Your objective: Please render the text lines of the listing below as a numbered list, skipping any blank lines and leaving the pictures out.

Material provided:

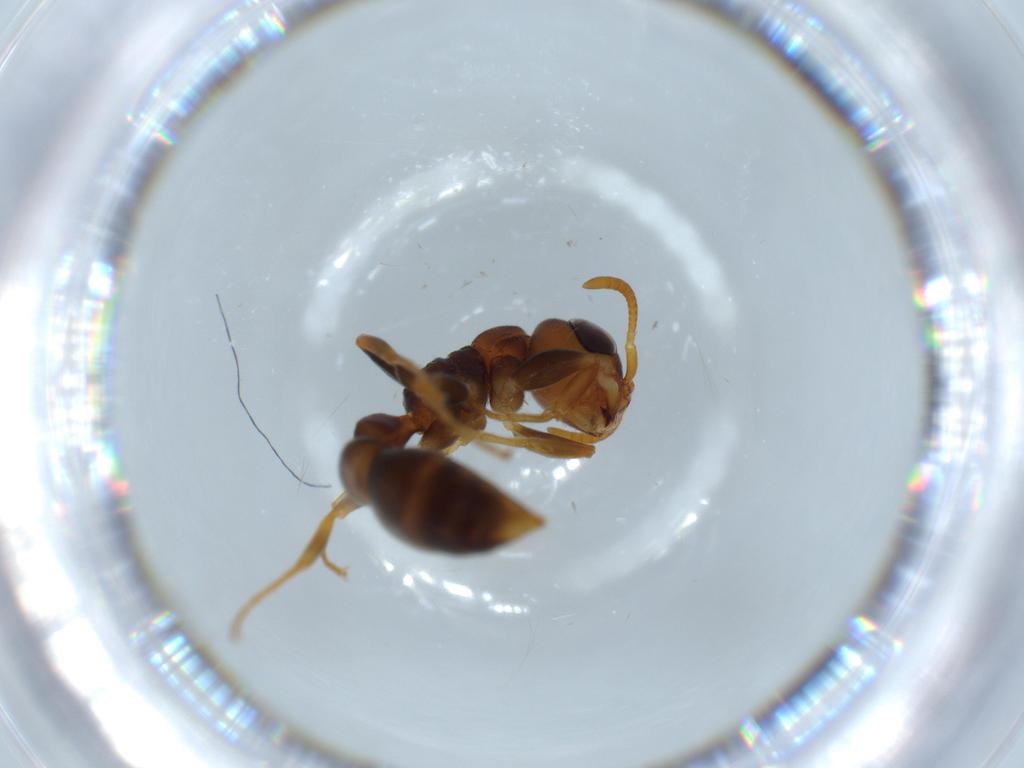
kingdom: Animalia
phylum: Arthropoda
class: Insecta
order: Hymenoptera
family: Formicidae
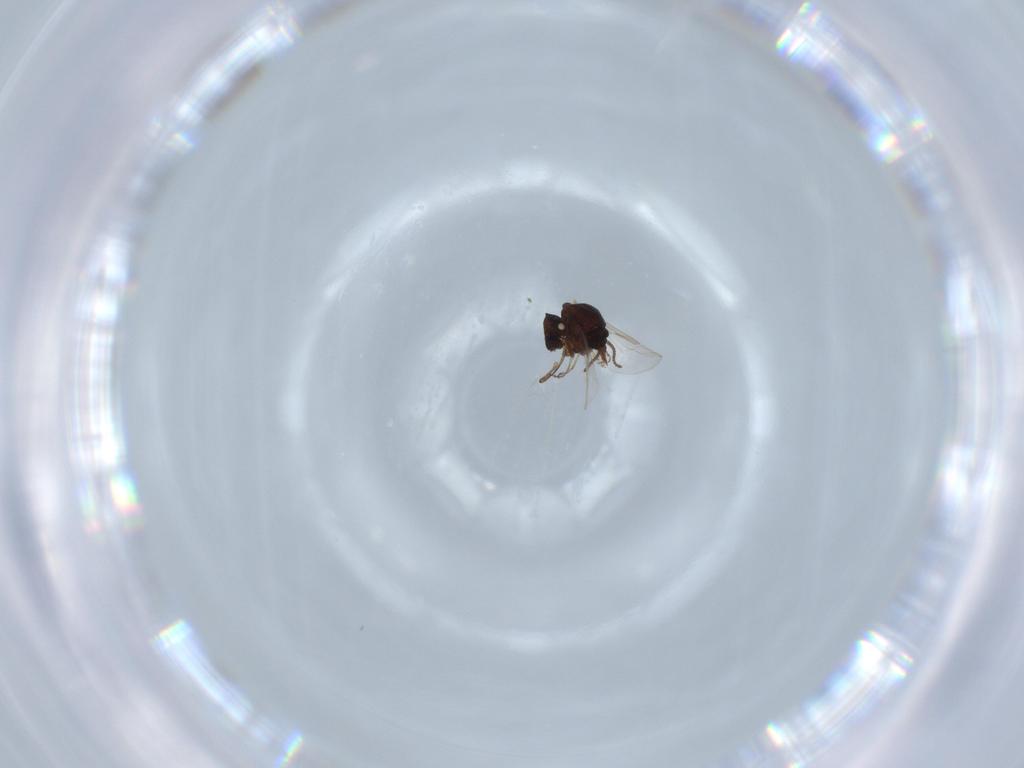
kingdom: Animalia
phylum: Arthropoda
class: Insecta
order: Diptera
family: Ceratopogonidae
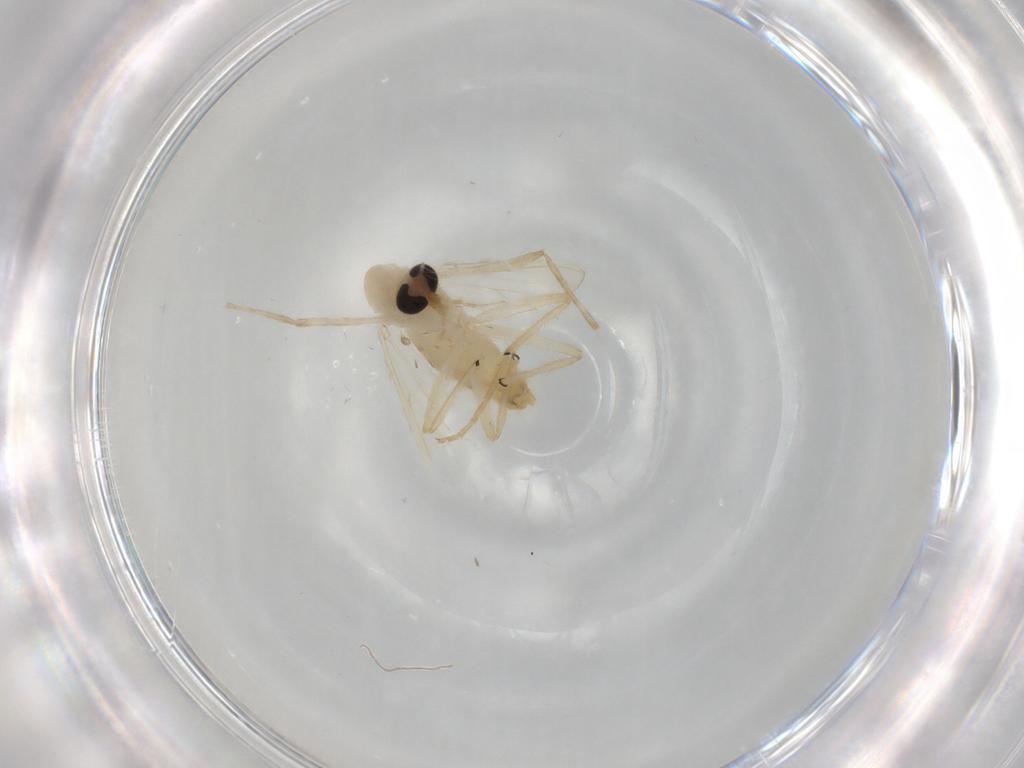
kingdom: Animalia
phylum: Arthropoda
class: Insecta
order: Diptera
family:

Full output:
1. kingdom: Animalia
2. phylum: Arthropoda
3. class: Insecta
4. order: Hymenoptera
5. family: Formicidae
6. kingdom: Animalia
7. phylum: Arthropoda
8. class: Insecta
9. order: Diptera
10. family: Ceratopogonidae
11. kingdom: Animalia
12. phylum: Arthropoda
13. class: Insecta
14. order: Diptera
15. family:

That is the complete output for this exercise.